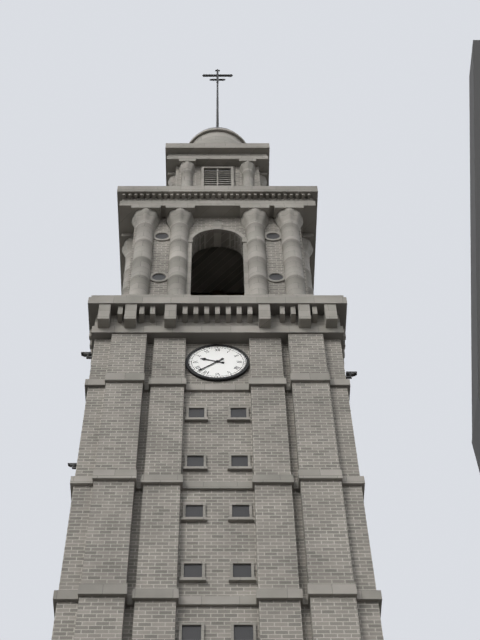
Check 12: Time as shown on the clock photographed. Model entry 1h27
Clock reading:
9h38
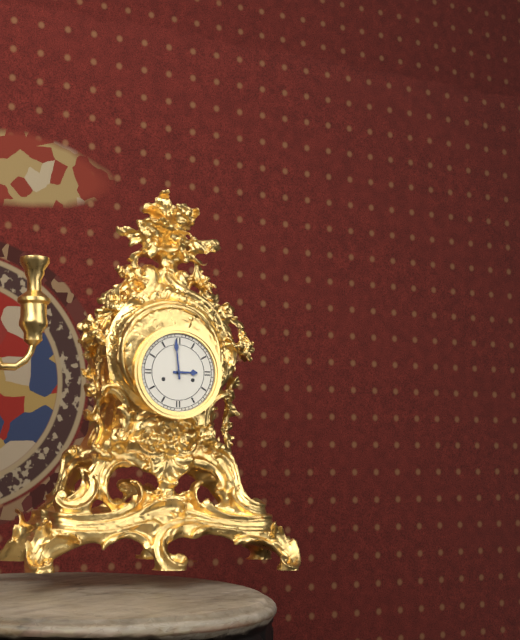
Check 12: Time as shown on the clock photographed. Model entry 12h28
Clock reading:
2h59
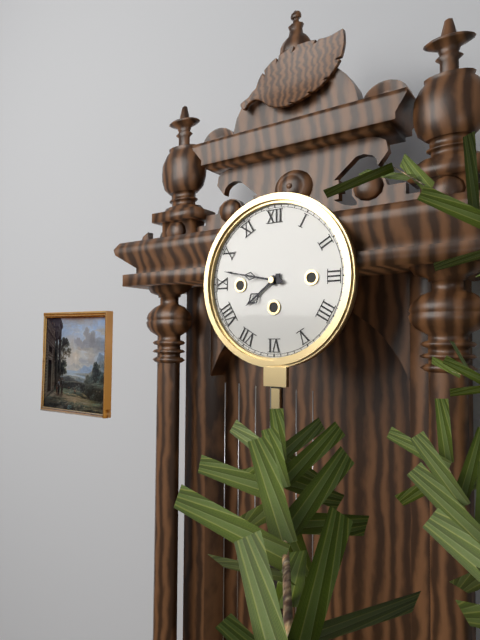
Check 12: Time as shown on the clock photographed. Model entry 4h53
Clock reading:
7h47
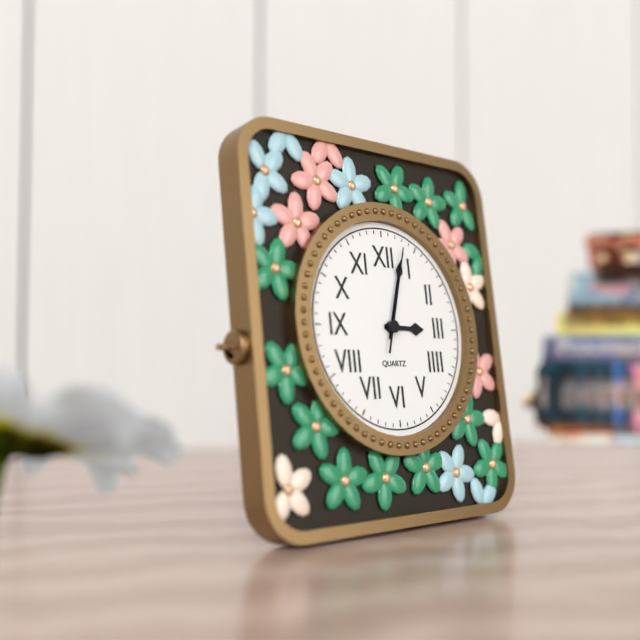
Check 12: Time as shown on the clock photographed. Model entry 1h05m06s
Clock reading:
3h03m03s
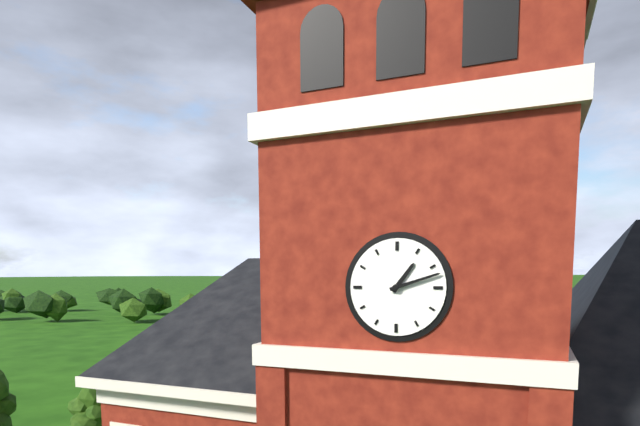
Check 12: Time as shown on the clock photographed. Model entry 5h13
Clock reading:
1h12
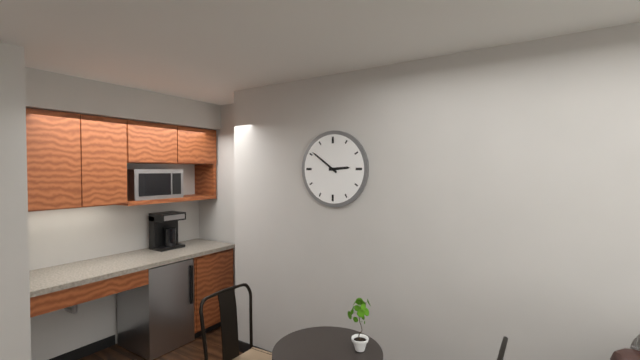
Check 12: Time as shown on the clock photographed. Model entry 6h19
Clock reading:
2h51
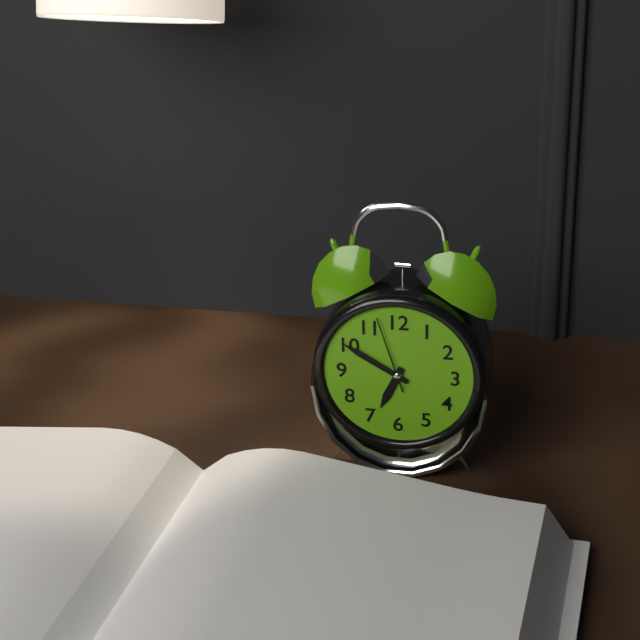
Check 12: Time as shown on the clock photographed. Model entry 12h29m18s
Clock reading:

▶ Set problem:
Quote all of the data above word for word, leaving out the pictures.

▶ The response:
Check 12: Time as shown on the clock photographed. Model entry 1h27
Clock reading:
9h38
Check 12: Time as shown on the clock photographed. Model entry 12h28
Clock reading:
2h59
Check 12: Time as shown on the clock photographed. Model entry 4h53
Clock reading:
7h47
Check 12: Time as shown on the clock photographed. Model entry 1h05m06s
Clock reading:
3h03m03s
Check 12: Time as shown on the clock photographed. Model entry 5h13
Clock reading:
1h12
Check 12: Time as shown on the clock photographed. Model entry 6h19
Clock reading:
2h51
Check 12: Time as shown on the clock photographed. Model entry 12h29m18s
Clock reading:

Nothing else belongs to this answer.